Input data
BEGIN

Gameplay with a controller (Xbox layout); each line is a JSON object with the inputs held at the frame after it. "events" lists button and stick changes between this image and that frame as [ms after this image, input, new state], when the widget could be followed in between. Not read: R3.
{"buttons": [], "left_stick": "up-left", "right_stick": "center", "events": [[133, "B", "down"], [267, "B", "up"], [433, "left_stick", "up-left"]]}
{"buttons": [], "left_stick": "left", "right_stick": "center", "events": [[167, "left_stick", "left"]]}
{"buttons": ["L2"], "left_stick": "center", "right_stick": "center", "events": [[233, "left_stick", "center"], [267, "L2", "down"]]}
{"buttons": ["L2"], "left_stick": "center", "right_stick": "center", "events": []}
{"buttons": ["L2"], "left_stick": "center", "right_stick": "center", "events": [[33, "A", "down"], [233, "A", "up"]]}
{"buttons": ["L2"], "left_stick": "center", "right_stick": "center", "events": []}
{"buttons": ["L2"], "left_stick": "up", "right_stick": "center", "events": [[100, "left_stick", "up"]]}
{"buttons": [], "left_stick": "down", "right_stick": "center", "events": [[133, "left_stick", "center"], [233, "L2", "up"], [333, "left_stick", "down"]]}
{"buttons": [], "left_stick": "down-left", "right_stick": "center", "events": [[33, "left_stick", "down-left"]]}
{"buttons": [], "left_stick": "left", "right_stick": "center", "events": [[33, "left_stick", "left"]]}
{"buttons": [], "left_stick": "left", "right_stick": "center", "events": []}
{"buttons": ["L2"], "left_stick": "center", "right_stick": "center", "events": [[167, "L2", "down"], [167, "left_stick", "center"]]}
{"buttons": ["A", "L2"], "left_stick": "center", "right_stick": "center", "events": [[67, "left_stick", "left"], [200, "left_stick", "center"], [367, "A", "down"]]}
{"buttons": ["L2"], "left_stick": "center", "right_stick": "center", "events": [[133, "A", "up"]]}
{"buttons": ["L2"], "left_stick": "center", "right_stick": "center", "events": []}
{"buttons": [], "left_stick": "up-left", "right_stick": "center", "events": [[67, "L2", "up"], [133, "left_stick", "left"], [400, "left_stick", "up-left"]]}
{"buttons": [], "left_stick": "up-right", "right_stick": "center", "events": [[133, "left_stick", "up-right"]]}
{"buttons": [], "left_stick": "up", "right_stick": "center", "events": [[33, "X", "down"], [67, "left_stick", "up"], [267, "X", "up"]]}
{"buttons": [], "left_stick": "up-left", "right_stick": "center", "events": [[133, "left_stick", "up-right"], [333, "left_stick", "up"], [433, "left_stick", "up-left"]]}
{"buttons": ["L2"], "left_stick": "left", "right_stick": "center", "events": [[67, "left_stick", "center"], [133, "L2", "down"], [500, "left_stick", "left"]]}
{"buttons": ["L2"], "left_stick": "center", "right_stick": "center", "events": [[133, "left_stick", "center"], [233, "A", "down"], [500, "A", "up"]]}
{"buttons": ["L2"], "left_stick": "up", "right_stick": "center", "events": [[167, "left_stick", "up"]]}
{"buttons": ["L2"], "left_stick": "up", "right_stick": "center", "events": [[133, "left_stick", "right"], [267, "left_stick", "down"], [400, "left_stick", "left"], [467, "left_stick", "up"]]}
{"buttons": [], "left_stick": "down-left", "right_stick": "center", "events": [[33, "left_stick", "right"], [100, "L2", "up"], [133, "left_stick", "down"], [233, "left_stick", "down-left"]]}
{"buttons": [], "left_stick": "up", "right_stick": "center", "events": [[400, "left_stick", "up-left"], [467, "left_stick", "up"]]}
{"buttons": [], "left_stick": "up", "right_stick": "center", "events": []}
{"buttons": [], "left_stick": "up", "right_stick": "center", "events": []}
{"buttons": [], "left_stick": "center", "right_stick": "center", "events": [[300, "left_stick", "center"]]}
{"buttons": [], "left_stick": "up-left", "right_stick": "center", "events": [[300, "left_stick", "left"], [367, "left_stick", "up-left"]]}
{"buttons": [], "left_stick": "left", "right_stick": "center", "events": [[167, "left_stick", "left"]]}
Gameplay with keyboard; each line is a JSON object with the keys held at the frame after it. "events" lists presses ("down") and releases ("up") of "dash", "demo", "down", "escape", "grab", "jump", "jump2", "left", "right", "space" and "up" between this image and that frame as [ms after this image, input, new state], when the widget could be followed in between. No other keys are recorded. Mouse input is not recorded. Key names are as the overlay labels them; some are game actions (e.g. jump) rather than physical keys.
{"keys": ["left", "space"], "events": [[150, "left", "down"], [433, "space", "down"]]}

END

Exercise
Please restate the records in full, word for word.

Response to the task
Gameplay with a controller (Xbox layout); each line is a JSON object with the inputs held at the frame after it. "events" lists button and stick changes between this image and that frame as [ms after this image, input, new state], when the widget could be followed in between. Not read: R3.
{"buttons": [], "left_stick": "up-left", "right_stick": "center", "events": [[133, "B", "down"], [267, "B", "up"], [433, "left_stick", "up-left"]]}
{"buttons": [], "left_stick": "left", "right_stick": "center", "events": [[167, "left_stick", "left"]]}
{"buttons": ["L2"], "left_stick": "center", "right_stick": "center", "events": [[233, "left_stick", "center"], [267, "L2", "down"]]}
{"buttons": ["L2"], "left_stick": "center", "right_stick": "center", "events": []}
{"buttons": ["L2"], "left_stick": "center", "right_stick": "center", "events": [[33, "A", "down"], [233, "A", "up"]]}
{"buttons": ["L2"], "left_stick": "center", "right_stick": "center", "events": []}
{"buttons": ["L2"], "left_stick": "up", "right_stick": "center", "events": [[100, "left_stick", "up"]]}
{"buttons": [], "left_stick": "down", "right_stick": "center", "events": [[133, "left_stick", "center"], [233, "L2", "up"], [333, "left_stick", "down"]]}
{"buttons": [], "left_stick": "down-left", "right_stick": "center", "events": [[33, "left_stick", "down-left"]]}
{"buttons": [], "left_stick": "left", "right_stick": "center", "events": [[33, "left_stick", "left"]]}
{"buttons": [], "left_stick": "left", "right_stick": "center", "events": []}
{"buttons": ["L2"], "left_stick": "center", "right_stick": "center", "events": [[167, "L2", "down"], [167, "left_stick", "center"]]}
{"buttons": ["A", "L2"], "left_stick": "center", "right_stick": "center", "events": [[67, "left_stick", "left"], [200, "left_stick", "center"], [367, "A", "down"]]}
{"buttons": ["L2"], "left_stick": "center", "right_stick": "center", "events": [[133, "A", "up"]]}
{"buttons": ["L2"], "left_stick": "center", "right_stick": "center", "events": []}
{"buttons": [], "left_stick": "up-left", "right_stick": "center", "events": [[67, "L2", "up"], [133, "left_stick", "left"], [400, "left_stick", "up-left"]]}
{"buttons": [], "left_stick": "up-right", "right_stick": "center", "events": [[133, "left_stick", "up-right"]]}
{"buttons": [], "left_stick": "up", "right_stick": "center", "events": [[33, "X", "down"], [67, "left_stick", "up"], [267, "X", "up"]]}
{"buttons": [], "left_stick": "up-left", "right_stick": "center", "events": [[133, "left_stick", "up-right"], [333, "left_stick", "up"], [433, "left_stick", "up-left"]]}
{"buttons": ["L2"], "left_stick": "left", "right_stick": "center", "events": [[67, "left_stick", "center"], [133, "L2", "down"], [500, "left_stick", "left"]]}
{"buttons": ["L2"], "left_stick": "center", "right_stick": "center", "events": [[133, "left_stick", "center"], [233, "A", "down"], [500, "A", "up"]]}
{"buttons": ["L2"], "left_stick": "up", "right_stick": "center", "events": [[167, "left_stick", "up"]]}
{"buttons": ["L2"], "left_stick": "up", "right_stick": "center", "events": [[133, "left_stick", "right"], [267, "left_stick", "down"], [400, "left_stick", "left"], [467, "left_stick", "up"]]}
{"buttons": [], "left_stick": "down-left", "right_stick": "center", "events": [[33, "left_stick", "right"], [100, "L2", "up"], [133, "left_stick", "down"], [233, "left_stick", "down-left"]]}
{"buttons": [], "left_stick": "up", "right_stick": "center", "events": [[400, "left_stick", "up-left"], [467, "left_stick", "up"]]}
{"buttons": [], "left_stick": "up", "right_stick": "center", "events": []}
{"buttons": [], "left_stick": "up", "right_stick": "center", "events": []}
{"buttons": [], "left_stick": "center", "right_stick": "center", "events": [[300, "left_stick", "center"]]}
{"buttons": [], "left_stick": "up-left", "right_stick": "center", "events": [[300, "left_stick", "left"], [367, "left_stick", "up-left"]]}
{"buttons": [], "left_stick": "left", "right_stick": "center", "events": [[167, "left_stick", "left"]]}
Gameplay with keyboard; each line is a JSON object with the keys held at the frame after it. "events" lists presses ("down") and releases ("up") of "dash", "demo", "down", "escape", "grab", "jump", "jump2", "left", "right", "space" and "up" between this image and that frame as [ms after this image, input, new state], when the widget could be followed in between. No other keys are recorded. Mouse input is not recorded. Key names are as the overlay labels them; some are game actions (e.g. jump) rather than physical keys.
{"keys": ["left", "space"], "events": [[150, "left", "down"], [433, "space", "down"]]}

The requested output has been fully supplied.